IT-Conductor focused this quarter to increase the ROI for our customer's daily SAP Operations by automating the management of critical areas to minimize disruptions in services and maximizing the availability and performance of systems:
- Pacemaker Cluster Resource Management
- Linux Kernel Resource Management
- HANA Memory Management
- HANA Automated Backup
- SAP qRFC Inbound and Outbound Queue Management
- Printer Queue Management
- SAP Jobs Management
- SAP System Performance Reporting
- Daily Recovery Reports
- Service Operations for SAP/DB/OS/VM stop/start
A few of these newly added features include:
In Q2-2019, ITC introduced Pacemaker HA Cluster Monitoring, which has been enhanced to allow detection of many types of cluster events and logs, that can be matched to specific resource or engine errors. In Pacemaker, the resource failcount keeps track of errors in operation such as start, stop, monitor for every resource managed by the cluster. These failcount are often result of soft errors such as timeout during startup of resources, which can take longer depending on system size, e.g. HANA startup can be longer on a large system. Thus, it is not desirable to trigger resource recovery or failover which can be simply retried. ITC can monitor these resource failures and trigger auto-recovery to reset the failcount (back to zero) so that the cluster can retry the operations which often succeeds, otherwise a failover may occur. Meanwhile, the original reason for the failure could still be alerted and notified so the underlying cause can be further investigated.
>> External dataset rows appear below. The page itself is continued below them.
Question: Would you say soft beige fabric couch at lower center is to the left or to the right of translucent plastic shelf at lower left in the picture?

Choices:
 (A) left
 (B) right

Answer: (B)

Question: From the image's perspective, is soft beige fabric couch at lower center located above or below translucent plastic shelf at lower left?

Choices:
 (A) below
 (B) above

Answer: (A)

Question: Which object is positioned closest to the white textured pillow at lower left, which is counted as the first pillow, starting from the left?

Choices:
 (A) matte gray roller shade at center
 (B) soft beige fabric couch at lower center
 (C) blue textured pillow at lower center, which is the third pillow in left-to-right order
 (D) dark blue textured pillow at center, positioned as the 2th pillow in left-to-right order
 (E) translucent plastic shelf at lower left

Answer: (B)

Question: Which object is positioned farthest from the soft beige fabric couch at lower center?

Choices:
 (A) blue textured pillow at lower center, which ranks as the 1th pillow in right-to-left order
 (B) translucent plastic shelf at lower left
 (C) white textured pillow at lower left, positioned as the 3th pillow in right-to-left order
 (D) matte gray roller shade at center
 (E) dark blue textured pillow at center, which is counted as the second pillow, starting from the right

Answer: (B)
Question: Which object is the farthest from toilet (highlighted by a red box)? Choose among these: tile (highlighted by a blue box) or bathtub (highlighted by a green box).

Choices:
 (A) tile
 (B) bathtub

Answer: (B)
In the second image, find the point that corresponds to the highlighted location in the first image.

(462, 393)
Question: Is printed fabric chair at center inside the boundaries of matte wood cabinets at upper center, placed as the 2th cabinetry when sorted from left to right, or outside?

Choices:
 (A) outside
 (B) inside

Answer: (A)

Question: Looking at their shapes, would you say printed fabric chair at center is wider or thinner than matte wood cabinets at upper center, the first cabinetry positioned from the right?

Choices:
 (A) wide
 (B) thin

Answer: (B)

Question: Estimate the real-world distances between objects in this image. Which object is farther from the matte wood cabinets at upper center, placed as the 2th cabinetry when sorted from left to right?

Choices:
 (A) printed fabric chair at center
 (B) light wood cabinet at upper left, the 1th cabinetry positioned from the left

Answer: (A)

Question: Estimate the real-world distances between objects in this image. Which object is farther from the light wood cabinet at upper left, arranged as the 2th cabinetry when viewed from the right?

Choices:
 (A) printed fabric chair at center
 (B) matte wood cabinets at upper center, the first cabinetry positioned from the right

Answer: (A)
In Q2-2019, ITC also introduced Linux Monitoring Enhancements, including kernel usage monitoring of critical resources like processes, threads, memory usage. While these are useful for capacity and tuning, there is often a need to proactively manage the kernel resources to prevent system or workload failures due to bottlenecks. One such example is a common problem seen on Linux systems running HANA where Soft CPU Lockup can occur due to Directory entry unused cache (dentunusd, as monitored by 'sar -v') growing very large to possibly billions. When the system runs low on memory available, it will trigger a reclamation of the dentunusd cache using all available CPU threads, thus locking up the system and HANA can be unresponsive for many seconds and even minutes.
ITC can now monitor these resources and based on threshold, trigger automatic reclamation via recovery action, so the system avoids lockup when the resource utilization gets too high.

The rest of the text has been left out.